Following a part of my A/L this year, I was still able to fly to cities in Asia and Australia around early March. During that time, overwhelming feelings of anxiety and fear of COVID-19 grew rapidly hence – it was not surprising that my flying schedule for the next month would be occupied with days off (or Gs) and on-call/standby shifts that were completely idle. Salary reductions too. The same story goes for the next three months until I was finally given a MNL turnaround flight.
Is it OK for flight attendants to keep working? Is it safe to travel again?
If not, why are we still flying?
I was excited to see the sky again, but the worries I had about the inflight health and safety related measures were just over the top. It is important that we respect new protocols when travelling and it is our responsibility to guide our passengers thoroughly. We must do our part and protect ourselves with gloves, masks, safety visors, etc. Inflight service standards have also been modified to minimize physical contact between cabin crew and passengers.
Furthermore, flight attendants may not be able to directly recognize passengers that are positive of the coronavirus once onboard. Someone who is ill or someone who later becomes unwell is beyond our control, and that makes it even more difficult to safeguard everyone’s well-being.

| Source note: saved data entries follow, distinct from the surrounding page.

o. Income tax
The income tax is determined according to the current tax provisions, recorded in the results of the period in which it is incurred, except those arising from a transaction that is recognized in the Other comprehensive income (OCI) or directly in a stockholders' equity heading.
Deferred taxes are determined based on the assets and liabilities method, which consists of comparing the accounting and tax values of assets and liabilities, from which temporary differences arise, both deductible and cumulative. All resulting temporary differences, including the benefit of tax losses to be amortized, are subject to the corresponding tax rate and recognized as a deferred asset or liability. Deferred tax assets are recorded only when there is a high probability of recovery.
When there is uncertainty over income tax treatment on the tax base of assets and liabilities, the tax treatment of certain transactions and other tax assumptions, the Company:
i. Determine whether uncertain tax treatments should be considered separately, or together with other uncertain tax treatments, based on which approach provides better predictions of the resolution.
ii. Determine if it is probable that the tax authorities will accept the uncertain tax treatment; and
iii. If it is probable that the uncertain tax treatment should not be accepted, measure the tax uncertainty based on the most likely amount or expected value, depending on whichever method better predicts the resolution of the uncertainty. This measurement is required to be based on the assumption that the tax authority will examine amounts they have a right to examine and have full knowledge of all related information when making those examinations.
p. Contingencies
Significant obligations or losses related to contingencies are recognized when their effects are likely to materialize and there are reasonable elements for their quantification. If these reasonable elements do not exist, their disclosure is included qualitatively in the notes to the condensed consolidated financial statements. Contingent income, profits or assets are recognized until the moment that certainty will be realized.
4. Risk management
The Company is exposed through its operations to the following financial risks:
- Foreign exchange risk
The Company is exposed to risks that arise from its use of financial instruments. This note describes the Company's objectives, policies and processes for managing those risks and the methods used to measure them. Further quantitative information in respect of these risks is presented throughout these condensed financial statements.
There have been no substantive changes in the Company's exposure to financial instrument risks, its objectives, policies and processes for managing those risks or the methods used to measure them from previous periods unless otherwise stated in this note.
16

The safety of our colleagues and passengers will always remain a top priority and I am certain that every airline is constantly looking for ways to protect travellers during this time of uncertainty.
I am also well-informed that local and international flights nowadays are nothing like before. Flights have shifted from vacation to rescue flights, and bringing stranded residents back home similarly becomes a duty in the airline sector.
While we are not flying to full capacity, let’s not lose hope and fight this together.